Green MP Nandor Tanczos today called for the President of the Police Association Greg O'Connor to apologise for publicly implying that Nandor had misled the public.

Mr O'Connor told a Select Committee in July that the reason why Nandor had been stopped and searched repeatedly by the police when he was younger was because they may have thought he looked like a criminal and that they may have believed he was carrying a knife.

On the Kim Hill Show yesterday Mr O'Connor denied making these comments in the Select Committee.

When Nandor raised this exchange in an interview on the Kim Hill Show yesterday Mr O'Connor said: 'Nandor is the only one who heard me say that... that isn't actually what happened... there were media present, there was a lot of other members of the select committee present, no-one else heard me say that, Nandor was the only one who heard me say that... Nandor's 'interpretation' was reported in The Herald.'

"In fact the reporting of this event in The Herald is quite clear and it quotes Mr O'Connor verbatim," Nandor said. "The Herald has had no complaints about the reporting of this exchange and the reporter stands by her story."

In responding to Mr Tanczos' questions in Select Committee as to why he was searched, The Herald on July 19 quoted Mr O'Connor as saying: 'When you were stopped, it wouldn't be looking for cannabis. They [police] might believe you had a knife... Now they know who you are they know you're unlikely to have a knife'.

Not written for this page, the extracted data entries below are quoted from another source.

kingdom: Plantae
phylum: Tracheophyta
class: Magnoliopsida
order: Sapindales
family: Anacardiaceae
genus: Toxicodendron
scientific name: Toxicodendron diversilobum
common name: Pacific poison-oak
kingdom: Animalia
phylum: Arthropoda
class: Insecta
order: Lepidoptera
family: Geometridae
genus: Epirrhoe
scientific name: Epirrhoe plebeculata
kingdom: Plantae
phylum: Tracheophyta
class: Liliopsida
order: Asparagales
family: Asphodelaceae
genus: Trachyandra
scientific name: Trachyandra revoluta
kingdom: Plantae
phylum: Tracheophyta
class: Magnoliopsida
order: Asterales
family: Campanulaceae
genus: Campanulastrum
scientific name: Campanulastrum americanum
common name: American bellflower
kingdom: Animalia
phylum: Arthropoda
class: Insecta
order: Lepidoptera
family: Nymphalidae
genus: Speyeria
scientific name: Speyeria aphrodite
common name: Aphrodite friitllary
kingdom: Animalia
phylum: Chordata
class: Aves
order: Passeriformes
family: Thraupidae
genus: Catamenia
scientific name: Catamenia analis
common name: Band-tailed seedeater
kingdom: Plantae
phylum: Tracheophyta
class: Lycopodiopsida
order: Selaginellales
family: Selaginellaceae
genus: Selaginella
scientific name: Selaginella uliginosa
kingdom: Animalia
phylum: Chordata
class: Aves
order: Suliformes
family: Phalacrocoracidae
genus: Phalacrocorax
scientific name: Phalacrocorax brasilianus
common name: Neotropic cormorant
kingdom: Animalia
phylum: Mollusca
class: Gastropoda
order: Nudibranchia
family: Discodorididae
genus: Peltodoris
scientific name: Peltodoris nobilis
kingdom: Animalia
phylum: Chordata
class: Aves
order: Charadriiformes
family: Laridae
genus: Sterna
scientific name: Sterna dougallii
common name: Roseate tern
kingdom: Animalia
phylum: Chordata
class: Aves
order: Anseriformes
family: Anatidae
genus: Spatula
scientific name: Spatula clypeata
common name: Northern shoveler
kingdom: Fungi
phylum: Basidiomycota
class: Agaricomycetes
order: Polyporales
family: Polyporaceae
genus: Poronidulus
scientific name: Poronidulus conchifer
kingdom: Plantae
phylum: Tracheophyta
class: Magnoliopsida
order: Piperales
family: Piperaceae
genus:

The Herald also said: 'Mr O'Connor said Mr Tanczos' appearance could have led police officers to believe he was involved in criminal activity'.

Nandor said he had written to the Police Commissioner earlier this year expressing his concern at the police practice outlined by Mr O'Connor. The Commissioner wrote back saying Mr O'Connor disputed Nandor's version of events and that independent evidence was being sought before a final response would be made.

"Mr O'Connor has said on National Radio that this never happened. He has also told the Police Commissioner it didn't happen. The evidence shows that it did," said Nandor.

"Mr O'Connor made surprisingly frank statements to the Select Committee and just because they don't suit him any longer he cannot rewrite history. Claiming that I have got it wrong cannot change what happened.

"If Mr O'Connor has evidence to the contrary he should produce it. Otherwise I expect an apology from him for slurring my reputation. He should also set the record straight with the Police Commissioner."